« La prévention fait partie de l’ADN de l’hôpital » Vincent Prévoteau (ADH)

"La prévention mérite une stratégie claire, inscrite au projet d’établissement, dotée d’un financement pérenne" Vincent Prévoteau, président de l'Association des directrices et directeurs d'hôpital, directeur du CH de Rodez

L’association des directrices et directeurs d’hôpital a dédié une de ses journées « éthique » à la prévention ce vendredi 15 novembre 2019. A cette occasion, son président, Vincent Prévoteau et ses invités reviennent sur les enjeux d’une mission hospitalière longtemps assurée de manière informelle et désormais officiellement reconnue mais pas forcément encouragée… Explications

 « Nous saluons le fait que la prévention soit désormais bien identifiée comme un quatrième pilier de l’hôpital et du GHT, avec le soin, la formation et l’enseignement. C’est un axe fort de la loi relative à l’organisation et à la transformation du système de santé ‘’ ma santé 2022 ‘’.  Auprès des patients, les hospitaliers assurent une mission essentielle d’information et de prévention. Ils leur apportent les connaissances qui les aident à mieux prendre en main leur santé et les encouragent à adopter les bons comportements. Les soignants interviennent pour éviter que des populations à risque n’entrent dans la maladie (prévention primaire) ou bien pour que la maladie puisse être décelée à un stade précoce (prévention secondaire) ou encore pour en éviter les aggravations (prévention tertiaire). »  précise Vincent Prévoteau.

En matière de prévention, l’hôpital est un fort contributeur à travers les multiples campagnes que ses équipes soutiennent et relaient systématiquement avec les associations de patients et très souvent en partenariat avec la médecine de ville. Octobre rose, mois sans tabac en novembre, les mardis de la santé… l’hôpital donne de la visibilité aux messages de santé publique. Il organise des animations, des expositions, des conférences pour faire passer les recommandations à grande échelle. Et de manière individualisée chaque praticien, chaque soignant prodigue des conseils adaptés au parcours et à l’environnement du patient.  

« Nous assurons cette mission tout en maintenant l’activité de soins en continu. souligne Vincent Prévoteau. Cet engagement est mené dans un environnement financier contraint. Au cours de ces journées, nous posons même la question d’une T2A qui serait l’ennemie de la prévention ? En effet, cette activité réclame des compétences, des effectifs suffisants, des moyens logistiques que l’on ne retrouve pas dans les tarifications ». L’absence de valorisation adaptée est un frein au développement d’une offre structurée. « On ne peut pas à la fois subir la contrainte de la T2A avec activité intensifiée et développer des démarches originales de prévention. » renchérit Etienne Minvielle, professeur à l’Ecole polytechnique et à Gustave Roussy. Même constat de la part du Dr Jean-Christophe Mino, Médecin éthicien à la fondation Siel Bleu : « L’environnemnet réglementaire, organisationnel, de financement, n’est pas préparé à développer des types d’action de prévention. Malgré tout, reconnait-il, une fois la démarche actée, les actions peuvent être mises en place, souvent de manière pérenne. »
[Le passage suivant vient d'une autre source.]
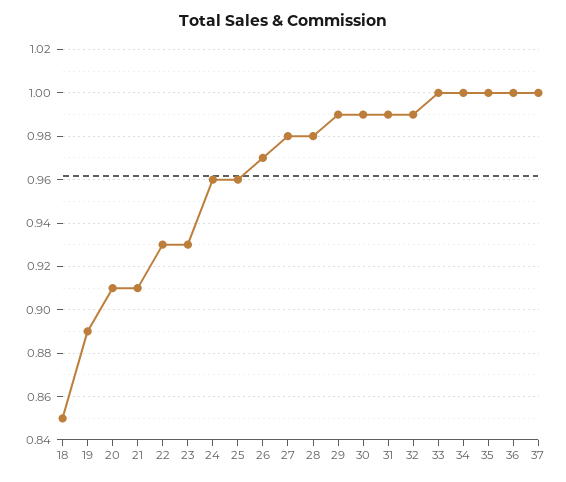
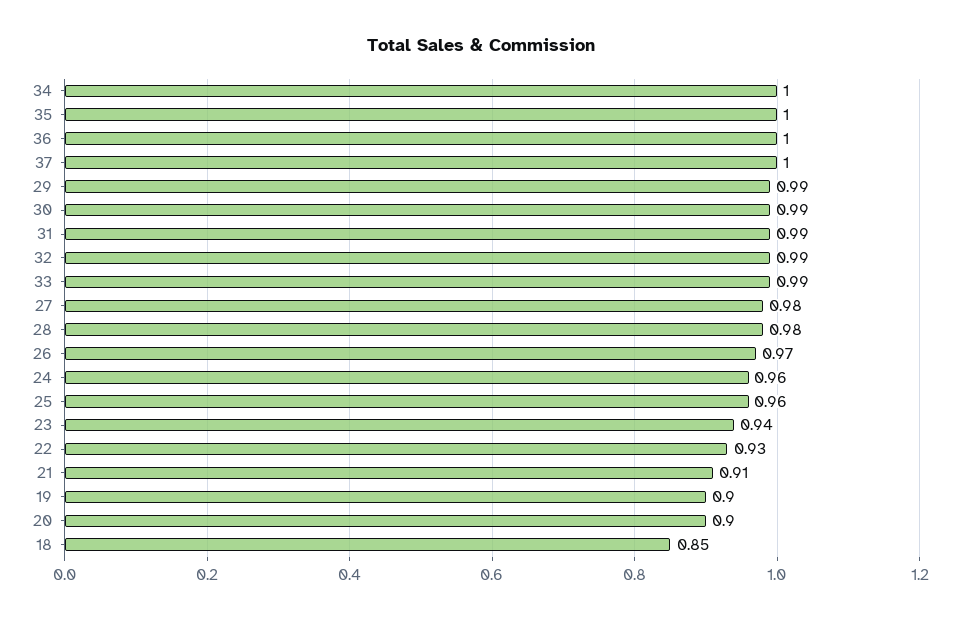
  {
    "18": 0.85,
-   "19": 0.89,
+   "19": 0.9,
-   "20": 0.91,
+   "20": 0.9,
    "21": 0.91,
    "22": 0.93,
-   "23": 0.93,
+   "23": 0.94,
    "24": 0.96,
    "25": 0.96,
    "26": 0.97,
    "27": 0.98,
    "28": 0.98,
    "29": 0.99,
    "30": 0.99,
    "31": 0.99,
    "32": 0.99,
-   "33": 1,
+   "33": 0.99,
    "34": 1,
    "35": 1,
    "36": 1,
    "37": 1
  }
Au-delà de l’aspect financier, la prévention ne pourrait atténuer le malaise que traverse l’hôpital en redonnant du sens au travail des soignants et en renforçant la mission de lien social chère à l’institution ?

« Je plaide pour la mise en œuvre d’un plan de prévention qui reconnaisse l’investissement et le savoir-faire des médecins, des infirmières, des aides-soignantes, le temps passé à écouter le patient pour adapter et personnaliser les conseils et le suivi, le travail effectué pour monter des programmes d’éducation thérapeutique. Cette démarche de santé publique est naturelle à l’hôpital. Elle fait partie de son ADN. La prévention mérite une stratégie claire, inscrite au projet d’établissement, dotée d’un financement pérenne. Quant aux patients chroniques ou à risque de chronicité, ils ont besoin d’une prévention organisée, structurée, co-construite avec le secteur libéral et associatif autour de leur parcours de santé. Un défi que nous sommes prêts à relever. Pour les directrices et directeurs d’hôpital, comme pour beaucoup d’acteurs de la santé, la promotion de la santé publique fait partie de l’engagement et des convictions portées dans l’action. »  conclut Vincent Prévoteau.